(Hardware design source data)
※
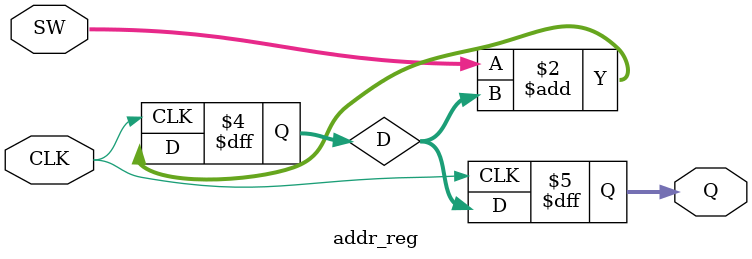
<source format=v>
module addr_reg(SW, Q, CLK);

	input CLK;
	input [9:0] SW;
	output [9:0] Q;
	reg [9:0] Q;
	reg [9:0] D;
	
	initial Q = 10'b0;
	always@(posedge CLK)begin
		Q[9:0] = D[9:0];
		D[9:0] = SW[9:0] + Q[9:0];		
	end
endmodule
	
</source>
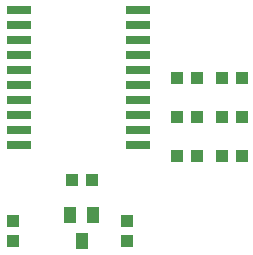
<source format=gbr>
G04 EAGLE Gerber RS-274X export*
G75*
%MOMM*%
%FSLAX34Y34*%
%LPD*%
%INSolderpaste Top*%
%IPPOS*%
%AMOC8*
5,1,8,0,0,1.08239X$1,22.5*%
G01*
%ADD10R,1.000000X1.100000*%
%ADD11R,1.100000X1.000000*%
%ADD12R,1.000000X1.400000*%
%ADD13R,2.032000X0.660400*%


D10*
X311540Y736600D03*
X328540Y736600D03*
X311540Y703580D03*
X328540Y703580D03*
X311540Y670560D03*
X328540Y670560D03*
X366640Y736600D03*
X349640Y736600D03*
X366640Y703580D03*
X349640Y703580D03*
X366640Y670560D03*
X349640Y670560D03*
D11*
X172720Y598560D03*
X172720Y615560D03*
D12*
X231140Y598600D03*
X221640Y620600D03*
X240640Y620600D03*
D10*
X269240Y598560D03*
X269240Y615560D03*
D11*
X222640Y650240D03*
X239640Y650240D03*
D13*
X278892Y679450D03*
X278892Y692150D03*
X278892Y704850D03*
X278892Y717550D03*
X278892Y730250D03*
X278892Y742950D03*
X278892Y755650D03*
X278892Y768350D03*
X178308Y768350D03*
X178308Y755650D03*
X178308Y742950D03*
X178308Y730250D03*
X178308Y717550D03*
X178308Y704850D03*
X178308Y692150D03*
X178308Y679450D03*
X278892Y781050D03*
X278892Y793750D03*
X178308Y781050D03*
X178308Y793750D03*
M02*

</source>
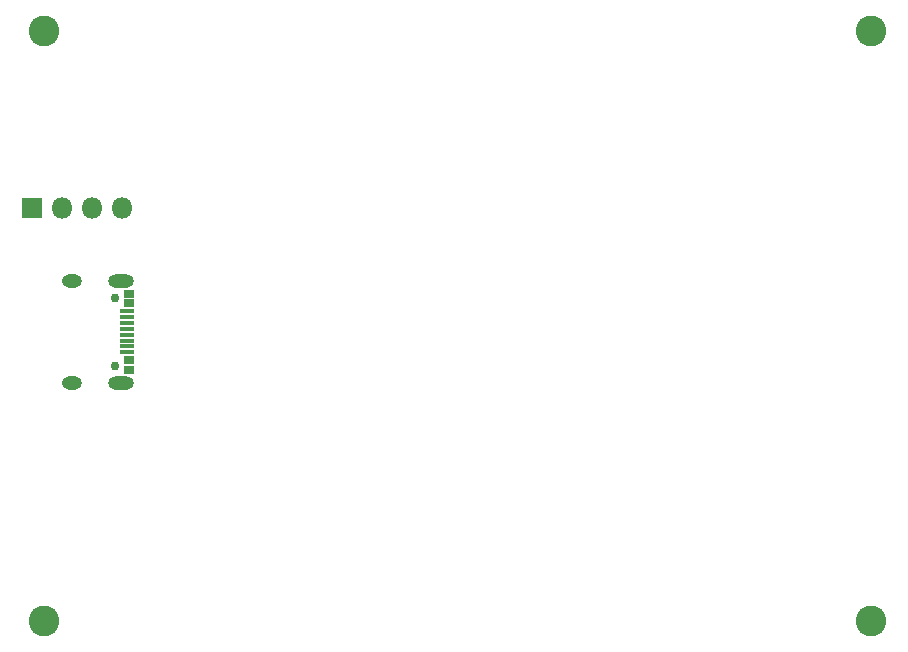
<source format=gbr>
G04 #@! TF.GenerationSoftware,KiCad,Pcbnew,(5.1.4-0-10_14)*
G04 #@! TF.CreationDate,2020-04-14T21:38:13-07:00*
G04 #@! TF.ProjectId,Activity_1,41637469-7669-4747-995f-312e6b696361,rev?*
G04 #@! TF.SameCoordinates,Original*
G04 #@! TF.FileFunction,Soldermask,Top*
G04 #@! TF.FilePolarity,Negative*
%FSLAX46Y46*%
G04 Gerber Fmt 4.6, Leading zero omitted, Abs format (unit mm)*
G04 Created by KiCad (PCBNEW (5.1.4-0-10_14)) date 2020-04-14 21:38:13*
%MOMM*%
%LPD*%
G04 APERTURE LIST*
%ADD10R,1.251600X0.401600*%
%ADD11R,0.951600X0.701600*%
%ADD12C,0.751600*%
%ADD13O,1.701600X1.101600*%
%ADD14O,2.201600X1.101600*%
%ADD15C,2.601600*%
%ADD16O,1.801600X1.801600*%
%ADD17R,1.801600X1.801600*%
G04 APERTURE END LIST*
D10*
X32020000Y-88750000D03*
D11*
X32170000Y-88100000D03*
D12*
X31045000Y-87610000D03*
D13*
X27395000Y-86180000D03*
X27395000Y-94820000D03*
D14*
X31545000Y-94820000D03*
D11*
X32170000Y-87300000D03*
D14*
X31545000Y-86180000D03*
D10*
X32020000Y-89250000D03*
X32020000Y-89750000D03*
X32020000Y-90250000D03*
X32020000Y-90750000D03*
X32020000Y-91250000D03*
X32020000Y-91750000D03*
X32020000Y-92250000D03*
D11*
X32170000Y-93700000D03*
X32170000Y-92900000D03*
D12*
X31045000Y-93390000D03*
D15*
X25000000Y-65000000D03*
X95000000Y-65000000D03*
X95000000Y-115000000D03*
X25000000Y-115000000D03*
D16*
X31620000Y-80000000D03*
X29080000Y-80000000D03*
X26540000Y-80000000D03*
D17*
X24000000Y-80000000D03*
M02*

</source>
※
Exercise details - Only the lines above from the line containing "X27395000Y-94820000D03*" through the line containing "X32170000Y-93700000D03*" should be retyped, exactly and with both ends included.

Result of this task -
X27395000Y-94820000D03*
D14*
X31545000Y-94820000D03*
D11*
X32170000Y-87300000D03*
D14*
X31545000Y-86180000D03*
D10*
X32020000Y-89250000D03*
X32020000Y-89750000D03*
X32020000Y-90250000D03*
X32020000Y-90750000D03*
X32020000Y-91250000D03*
X32020000Y-91750000D03*
X32020000Y-92250000D03*
D11*
X32170000Y-93700000D03*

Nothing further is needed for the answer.